Here's a document you should probably read when coming up with a solution here:
http://www.interlinknetworks.com/whitepapers/Link_Layer_Security.htmBasically, you're going to want to implement a strong 802.1X solution for access to your network. Windows 2008's Network Access Protection RADIUS is one way to do this, and there are several others as well. You should also familiarize yourself with some wireless security issues and solutions. There's a relatively good wiki on it here:
http://en.wikipedia.org/wiki/Wireless_securityIf you're willing to spend some money, there are a lot of really insane solutions for wireless security out there.

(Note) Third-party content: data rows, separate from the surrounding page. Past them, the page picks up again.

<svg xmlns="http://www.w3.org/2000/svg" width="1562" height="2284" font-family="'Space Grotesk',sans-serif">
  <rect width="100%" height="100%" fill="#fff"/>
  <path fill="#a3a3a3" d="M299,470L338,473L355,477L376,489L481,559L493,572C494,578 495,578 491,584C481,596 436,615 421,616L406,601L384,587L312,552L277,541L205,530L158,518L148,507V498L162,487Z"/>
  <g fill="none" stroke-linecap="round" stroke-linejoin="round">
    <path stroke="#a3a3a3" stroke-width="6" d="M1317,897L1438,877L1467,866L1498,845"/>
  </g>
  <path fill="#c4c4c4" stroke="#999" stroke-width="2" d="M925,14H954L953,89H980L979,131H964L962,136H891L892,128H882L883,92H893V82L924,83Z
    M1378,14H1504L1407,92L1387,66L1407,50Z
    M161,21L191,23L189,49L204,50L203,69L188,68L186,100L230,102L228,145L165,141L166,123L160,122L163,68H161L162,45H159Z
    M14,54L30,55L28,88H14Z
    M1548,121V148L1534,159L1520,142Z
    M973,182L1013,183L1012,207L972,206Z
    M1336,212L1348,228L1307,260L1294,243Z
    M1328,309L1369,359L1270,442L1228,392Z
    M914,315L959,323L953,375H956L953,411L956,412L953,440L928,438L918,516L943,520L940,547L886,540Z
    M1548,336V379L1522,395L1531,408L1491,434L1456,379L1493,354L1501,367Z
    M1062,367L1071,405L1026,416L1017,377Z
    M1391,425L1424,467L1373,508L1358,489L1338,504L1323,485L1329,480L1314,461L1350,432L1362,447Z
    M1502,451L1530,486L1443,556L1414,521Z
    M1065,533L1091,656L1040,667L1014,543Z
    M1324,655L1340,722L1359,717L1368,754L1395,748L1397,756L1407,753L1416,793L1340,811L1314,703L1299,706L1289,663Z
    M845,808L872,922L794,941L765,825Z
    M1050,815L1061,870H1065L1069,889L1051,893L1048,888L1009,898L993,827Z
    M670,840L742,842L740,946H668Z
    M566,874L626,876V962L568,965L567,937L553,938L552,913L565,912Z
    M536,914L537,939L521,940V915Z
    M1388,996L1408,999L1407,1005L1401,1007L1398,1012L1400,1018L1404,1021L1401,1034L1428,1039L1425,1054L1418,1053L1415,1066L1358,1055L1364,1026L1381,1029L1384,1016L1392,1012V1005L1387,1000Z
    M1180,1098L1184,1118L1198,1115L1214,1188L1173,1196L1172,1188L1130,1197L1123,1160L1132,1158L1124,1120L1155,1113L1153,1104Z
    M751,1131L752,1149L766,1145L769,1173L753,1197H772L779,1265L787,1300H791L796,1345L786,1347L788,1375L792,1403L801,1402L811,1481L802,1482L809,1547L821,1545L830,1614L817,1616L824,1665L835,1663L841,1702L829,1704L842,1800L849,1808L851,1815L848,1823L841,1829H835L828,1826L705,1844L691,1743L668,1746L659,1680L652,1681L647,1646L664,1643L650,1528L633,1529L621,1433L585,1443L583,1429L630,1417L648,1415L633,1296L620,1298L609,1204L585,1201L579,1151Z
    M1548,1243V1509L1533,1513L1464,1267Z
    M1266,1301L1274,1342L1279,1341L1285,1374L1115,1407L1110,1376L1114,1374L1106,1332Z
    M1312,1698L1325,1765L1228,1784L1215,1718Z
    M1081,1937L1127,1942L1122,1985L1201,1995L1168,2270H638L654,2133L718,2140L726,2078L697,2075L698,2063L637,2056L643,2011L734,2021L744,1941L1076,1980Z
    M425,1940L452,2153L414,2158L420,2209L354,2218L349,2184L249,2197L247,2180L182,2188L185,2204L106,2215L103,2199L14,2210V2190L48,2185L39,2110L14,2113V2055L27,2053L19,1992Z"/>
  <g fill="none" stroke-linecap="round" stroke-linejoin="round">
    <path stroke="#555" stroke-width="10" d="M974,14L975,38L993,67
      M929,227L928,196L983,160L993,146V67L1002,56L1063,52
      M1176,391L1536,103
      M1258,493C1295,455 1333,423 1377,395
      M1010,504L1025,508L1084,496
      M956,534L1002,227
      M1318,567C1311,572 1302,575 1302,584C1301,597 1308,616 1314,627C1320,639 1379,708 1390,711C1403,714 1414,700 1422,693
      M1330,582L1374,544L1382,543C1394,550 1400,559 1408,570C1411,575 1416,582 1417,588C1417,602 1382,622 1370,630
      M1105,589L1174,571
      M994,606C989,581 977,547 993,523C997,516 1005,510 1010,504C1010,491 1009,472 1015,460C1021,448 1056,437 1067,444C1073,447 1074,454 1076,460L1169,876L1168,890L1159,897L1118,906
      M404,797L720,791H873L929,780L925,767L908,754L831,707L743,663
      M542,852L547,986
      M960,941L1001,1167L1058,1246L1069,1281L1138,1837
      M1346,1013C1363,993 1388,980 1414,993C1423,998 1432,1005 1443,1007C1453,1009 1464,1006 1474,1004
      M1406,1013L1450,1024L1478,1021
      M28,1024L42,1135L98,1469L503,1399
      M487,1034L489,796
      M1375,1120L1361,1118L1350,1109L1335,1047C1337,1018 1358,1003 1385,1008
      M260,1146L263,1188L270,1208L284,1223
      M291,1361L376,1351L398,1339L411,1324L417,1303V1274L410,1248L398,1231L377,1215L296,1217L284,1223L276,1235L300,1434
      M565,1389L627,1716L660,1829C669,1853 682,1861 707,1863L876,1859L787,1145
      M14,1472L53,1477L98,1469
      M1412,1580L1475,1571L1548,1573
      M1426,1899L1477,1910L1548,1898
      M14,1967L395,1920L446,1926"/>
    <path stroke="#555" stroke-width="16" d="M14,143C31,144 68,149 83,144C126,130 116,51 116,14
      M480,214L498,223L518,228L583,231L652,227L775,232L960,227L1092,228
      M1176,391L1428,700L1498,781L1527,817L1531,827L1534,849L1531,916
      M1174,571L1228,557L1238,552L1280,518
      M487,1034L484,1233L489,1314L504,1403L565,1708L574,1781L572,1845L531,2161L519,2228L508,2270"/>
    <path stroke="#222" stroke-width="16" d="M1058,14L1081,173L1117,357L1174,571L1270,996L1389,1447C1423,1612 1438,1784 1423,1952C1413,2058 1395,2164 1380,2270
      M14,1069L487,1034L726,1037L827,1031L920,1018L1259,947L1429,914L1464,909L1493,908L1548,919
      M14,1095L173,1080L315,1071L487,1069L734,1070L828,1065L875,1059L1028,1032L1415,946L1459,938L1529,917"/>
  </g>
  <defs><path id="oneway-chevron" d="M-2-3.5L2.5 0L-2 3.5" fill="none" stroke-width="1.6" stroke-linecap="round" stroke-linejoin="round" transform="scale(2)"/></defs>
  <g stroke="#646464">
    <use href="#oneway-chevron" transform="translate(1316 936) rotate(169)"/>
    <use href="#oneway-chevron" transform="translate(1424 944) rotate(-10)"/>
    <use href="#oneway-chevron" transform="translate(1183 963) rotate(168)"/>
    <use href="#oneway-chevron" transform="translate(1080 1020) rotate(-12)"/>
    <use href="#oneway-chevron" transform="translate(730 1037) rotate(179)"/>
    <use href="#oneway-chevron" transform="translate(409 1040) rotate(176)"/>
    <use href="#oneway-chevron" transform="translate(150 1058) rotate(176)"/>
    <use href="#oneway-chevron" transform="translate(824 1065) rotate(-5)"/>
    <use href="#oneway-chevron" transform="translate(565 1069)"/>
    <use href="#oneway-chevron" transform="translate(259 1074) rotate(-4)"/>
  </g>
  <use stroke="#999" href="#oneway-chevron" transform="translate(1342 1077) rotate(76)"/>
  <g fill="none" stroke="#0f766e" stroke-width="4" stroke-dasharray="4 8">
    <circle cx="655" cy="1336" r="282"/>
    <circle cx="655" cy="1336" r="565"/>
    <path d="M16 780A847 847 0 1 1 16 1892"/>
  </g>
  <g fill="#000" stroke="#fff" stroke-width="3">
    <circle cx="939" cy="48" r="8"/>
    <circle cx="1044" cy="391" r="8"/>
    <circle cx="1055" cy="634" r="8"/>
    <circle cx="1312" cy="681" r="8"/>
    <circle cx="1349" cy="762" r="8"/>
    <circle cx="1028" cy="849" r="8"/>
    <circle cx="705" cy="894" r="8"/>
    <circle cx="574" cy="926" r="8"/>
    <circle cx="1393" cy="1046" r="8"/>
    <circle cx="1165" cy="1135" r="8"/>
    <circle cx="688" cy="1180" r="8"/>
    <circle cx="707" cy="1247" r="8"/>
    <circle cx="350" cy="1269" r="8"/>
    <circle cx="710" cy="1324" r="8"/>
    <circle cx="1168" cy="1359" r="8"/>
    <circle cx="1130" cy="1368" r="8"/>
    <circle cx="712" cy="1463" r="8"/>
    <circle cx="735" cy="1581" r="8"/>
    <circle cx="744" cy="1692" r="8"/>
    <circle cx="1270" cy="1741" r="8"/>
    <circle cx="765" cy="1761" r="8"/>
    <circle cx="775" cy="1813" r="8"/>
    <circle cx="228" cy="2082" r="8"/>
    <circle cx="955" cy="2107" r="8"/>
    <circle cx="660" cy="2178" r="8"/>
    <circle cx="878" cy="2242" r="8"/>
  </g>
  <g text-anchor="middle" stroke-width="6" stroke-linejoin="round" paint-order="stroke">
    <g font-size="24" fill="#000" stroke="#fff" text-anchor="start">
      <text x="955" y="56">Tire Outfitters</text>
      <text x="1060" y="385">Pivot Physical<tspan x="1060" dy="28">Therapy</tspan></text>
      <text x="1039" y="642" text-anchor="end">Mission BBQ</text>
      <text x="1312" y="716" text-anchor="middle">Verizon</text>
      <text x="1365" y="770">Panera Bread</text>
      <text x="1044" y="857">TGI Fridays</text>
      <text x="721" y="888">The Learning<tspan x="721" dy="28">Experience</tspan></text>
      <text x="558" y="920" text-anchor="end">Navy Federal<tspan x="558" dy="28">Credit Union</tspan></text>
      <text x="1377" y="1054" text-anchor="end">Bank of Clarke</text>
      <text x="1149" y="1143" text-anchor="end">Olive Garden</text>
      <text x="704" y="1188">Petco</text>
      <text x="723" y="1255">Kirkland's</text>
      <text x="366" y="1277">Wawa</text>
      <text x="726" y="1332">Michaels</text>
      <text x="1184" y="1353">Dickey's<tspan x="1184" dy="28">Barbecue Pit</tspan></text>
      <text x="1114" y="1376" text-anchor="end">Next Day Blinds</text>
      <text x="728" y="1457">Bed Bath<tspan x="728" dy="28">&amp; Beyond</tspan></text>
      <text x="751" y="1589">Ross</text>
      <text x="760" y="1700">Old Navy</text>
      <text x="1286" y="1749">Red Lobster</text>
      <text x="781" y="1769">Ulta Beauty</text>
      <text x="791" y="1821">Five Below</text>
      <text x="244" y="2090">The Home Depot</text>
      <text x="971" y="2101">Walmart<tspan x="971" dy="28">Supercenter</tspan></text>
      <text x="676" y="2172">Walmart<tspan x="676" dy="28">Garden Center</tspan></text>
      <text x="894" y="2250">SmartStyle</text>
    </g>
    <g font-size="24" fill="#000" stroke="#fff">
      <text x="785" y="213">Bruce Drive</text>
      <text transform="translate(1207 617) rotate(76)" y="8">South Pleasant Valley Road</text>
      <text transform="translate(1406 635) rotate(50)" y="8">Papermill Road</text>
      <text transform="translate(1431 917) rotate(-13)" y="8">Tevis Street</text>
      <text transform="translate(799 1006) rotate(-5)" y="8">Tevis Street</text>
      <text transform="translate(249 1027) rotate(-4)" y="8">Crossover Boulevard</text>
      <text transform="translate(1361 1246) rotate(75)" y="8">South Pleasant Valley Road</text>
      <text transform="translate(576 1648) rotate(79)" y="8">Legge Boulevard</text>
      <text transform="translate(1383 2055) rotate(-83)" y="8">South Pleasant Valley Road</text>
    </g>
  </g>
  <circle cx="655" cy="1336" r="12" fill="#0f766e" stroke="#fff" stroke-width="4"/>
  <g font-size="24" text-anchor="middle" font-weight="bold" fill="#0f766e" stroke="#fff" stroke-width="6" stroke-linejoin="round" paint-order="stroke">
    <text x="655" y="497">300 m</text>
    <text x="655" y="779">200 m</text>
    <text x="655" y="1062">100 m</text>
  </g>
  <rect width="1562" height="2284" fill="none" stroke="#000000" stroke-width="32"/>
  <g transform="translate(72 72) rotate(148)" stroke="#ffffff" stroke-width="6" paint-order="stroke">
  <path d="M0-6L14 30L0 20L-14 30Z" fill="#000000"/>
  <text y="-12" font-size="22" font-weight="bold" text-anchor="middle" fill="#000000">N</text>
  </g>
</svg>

Motorola's Air Defense (
http://airdefense.net/) is a pretty powerful little system that can detect and disconnect attackers (Look up information on Wireless Intrusion Prevention), but it's expensive (the company I work for is a distributor, the link is on my profile if you're interested).

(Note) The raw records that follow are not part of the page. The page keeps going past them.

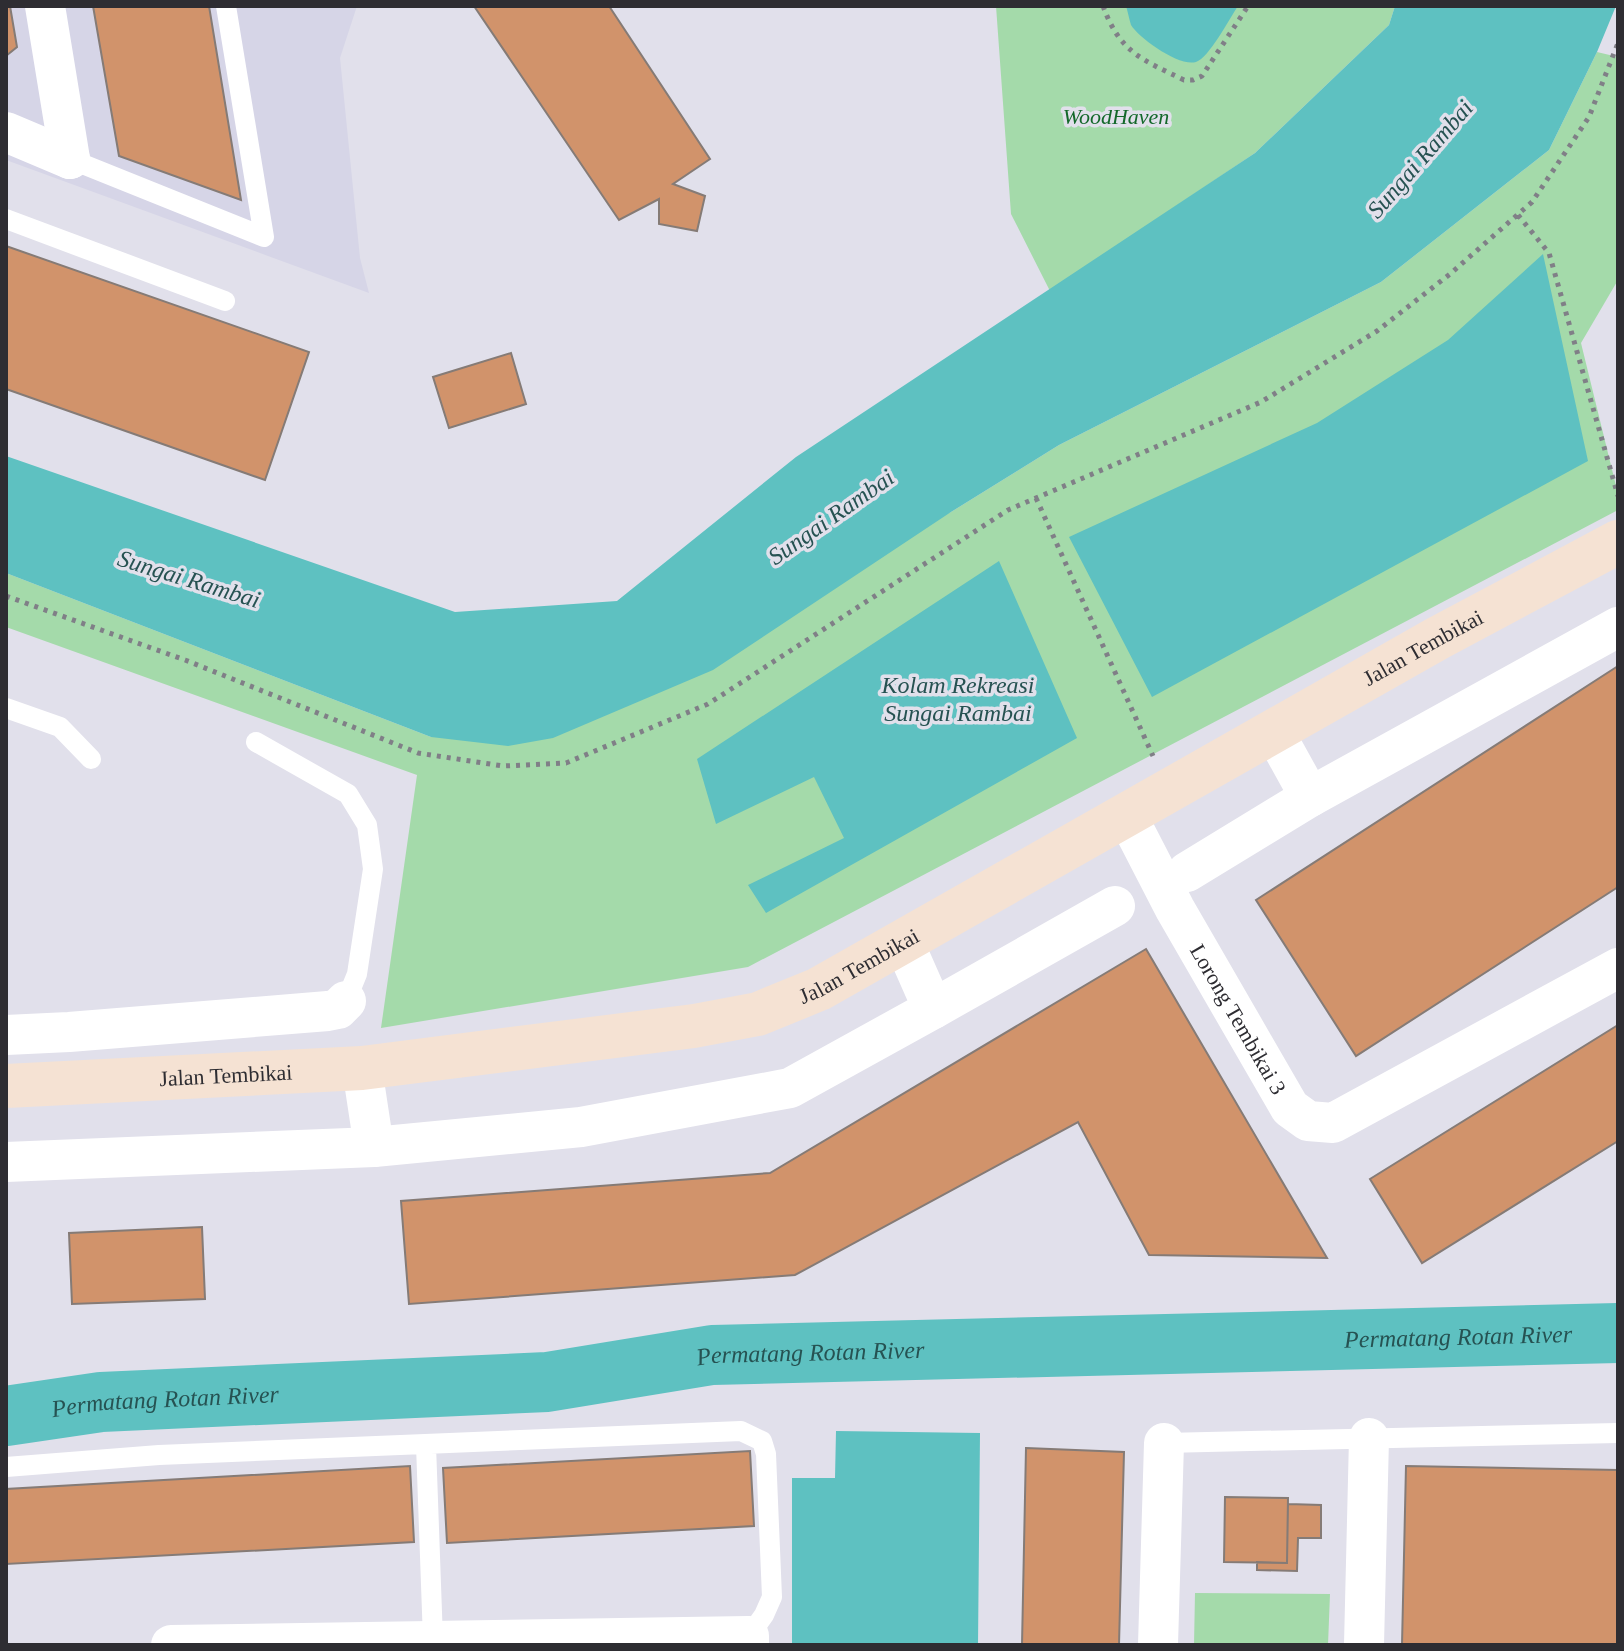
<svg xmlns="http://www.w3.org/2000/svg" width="1624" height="1651" viewBox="0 0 1624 1651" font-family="Georgia,serif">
<rect width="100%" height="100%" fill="#e1e0eb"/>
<path fill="#d6d5e7" d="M6,6H357L340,58L360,258L369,293L6,160Z"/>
<path fill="#a4daaa" d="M996,6H1395L1389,25L1255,153L1050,291L1011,214Z
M1597,52L1618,57V280L1581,343L1618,494V510L748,967L381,1028L417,775L6,627V573L431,737L951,512L1059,445L1381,282L1549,150Z
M1195,1593L1330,1594L1328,1645H1194Z"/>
<path fill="#5ec1c1" d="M1126,6H1238C1229,19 1209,58 1196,62C1179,67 1139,38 1131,25C1129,19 1128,12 1126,6Z
M1395,6H1616L1597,52L1549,150L1381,282L1059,445L951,512L713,670L553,738L508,746L431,737L6,573V456L455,612L617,601L796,457L1255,153L1389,25Z
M1543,254L1588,461L1152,697L1069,537L1317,423L1448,340Z
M999,561L1077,738L766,913L748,885L844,838L814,777L716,824L697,759Z
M836,1431L980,1433L978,1645H792V1478H835Z"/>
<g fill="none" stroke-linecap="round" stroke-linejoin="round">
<path stroke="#5ec1c1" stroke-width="60" id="s1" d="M6,1416L101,1402L547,1382L712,1355L1618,1333"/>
</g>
<path fill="#d1936b" stroke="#857b76" stroke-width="2" d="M6,6H10L17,47L6,56Z
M93,6H209L241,200L119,156Z
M474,6H609L710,159L673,184L705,196L697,231L659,224V199L619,220Z
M6,246L309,352L265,480L6,389Z
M511,353L526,404L449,428L433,377Z
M1618,666V887L1356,1056L1256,900Z
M1146,949L1327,1258L1149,1255L1078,1122L795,1275L409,1304L401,1201L770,1173Z
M1618,1025V1141L1422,1263L1370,1179Z
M202,1227L205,1299L72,1304L69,1233Z
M1026,1448L1124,1452L1119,1645H1022Z
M750,1451L754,1526L447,1543L443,1468Z
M410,1466L414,1542L6,1564V1489Z
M1406,1466L1618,1470V1645H1402Z
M1225,1497L1288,1498L1287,1563L1224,1562Z
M1288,1504L1321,1505V1538H1298L1297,1571L1257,1570V1562L1287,1563Z"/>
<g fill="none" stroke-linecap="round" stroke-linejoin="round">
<path stroke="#807f87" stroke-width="5" stroke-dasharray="4 6" stroke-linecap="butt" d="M1103,6C1120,53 1143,60 1184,80H1193L1202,76L1248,6
M1518,215L1549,253L1618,496
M1036,498L1153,756
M6,596L185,660L418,753L503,766L566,763L708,704L1008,510L1261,402L1377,331L1450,274L1532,202L1589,117L1618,43"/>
<path stroke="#fff" stroke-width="20" d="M70,159L264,237L226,6
M6,219L225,301
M6,708L60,727L91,759
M256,742L348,794L367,825L373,869L357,974L346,1001
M1164,1443L1618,1433
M426,1445L433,1640
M6,1467L159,1455L741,1431L762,1441L766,1454L772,1597L764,1615L749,1636"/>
<g stroke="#fff" stroke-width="40">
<path d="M45,6L70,159"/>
<path d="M6,132L70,159"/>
<path d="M1274,732L1310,797"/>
<path id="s2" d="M1126,814L1175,909L1290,1108L1308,1121L1333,1123L1618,968"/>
<path d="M1187,872L1310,797L1618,627"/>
<path d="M933,1009L1115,906"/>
<path d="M6,1035L69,1032L328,1011L338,1009L346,1001"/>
<path d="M362,1068L374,1147"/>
<path d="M6,1162L374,1147L581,1127L790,1088L933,1009L903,941"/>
<path d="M171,1645L749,1636V1645"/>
<path d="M1158,1645L1164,1443"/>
<path d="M1364,1645L1369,1438"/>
</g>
<path stroke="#f5e2d3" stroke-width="44" id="s3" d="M6,1086L362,1068L694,1026L758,1014L819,989L1438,638L1618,542"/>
</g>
<g text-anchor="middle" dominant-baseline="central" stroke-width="7" stroke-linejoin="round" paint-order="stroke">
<g font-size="22" font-style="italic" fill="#13682a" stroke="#e1e0eb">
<text x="1116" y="116">WoodHaven</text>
</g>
<g font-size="22" fill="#2e2d32" stroke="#e1e0eb">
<text stroke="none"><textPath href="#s3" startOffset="1516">Jalan Tembikai</textPath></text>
<text stroke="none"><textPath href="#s3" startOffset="868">Jalan Tembikai</textPath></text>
<text stroke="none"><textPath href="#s2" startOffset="234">Lorong Tembikai 3</textPath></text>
<text stroke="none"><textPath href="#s3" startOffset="220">Jalan Tembikai</textPath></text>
</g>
<g font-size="24" font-style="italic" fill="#265252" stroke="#e1e0eb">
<text transform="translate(1420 159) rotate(-49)">Sungai Rambai</text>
<text transform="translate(831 517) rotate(-35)">Sungai Rambai</text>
<text transform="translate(189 579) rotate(17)">Sungai Rambai</text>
<text x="958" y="685">Kolam Rekreasi<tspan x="958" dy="28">Sungai Rambai</tspan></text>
<text stroke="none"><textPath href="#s1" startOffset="1456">Permatang Rotan River</textPath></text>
<text stroke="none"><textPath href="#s1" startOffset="808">Permatang Rotan River</textPath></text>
<text stroke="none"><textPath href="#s1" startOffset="160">Permatang Rotan River</textPath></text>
</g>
</g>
<rect width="1624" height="1651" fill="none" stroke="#2e2d32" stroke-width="16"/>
</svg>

Beyond that, I can tell you that MAC filtering is worthless on wireless. All it takes is a couple minutes of sniffing and you've got every MAC address around. Spoofing MACs is cake. Disabling SSIDs is also useless. Two seconds of sniffing finds a cloaked SSID. Also, the type of WPA2 encryption you use is important. You'll want to look into building a Public Key Infrastructure and potentially protecting your server traffic with IPSec. (Info on that here:
http://technet.microsoft.com/en-us/network/bb531150.aspx)
In perfect land, the sky is the limit. In land where money is an issue, well, go find the kid and hit him with a mallet.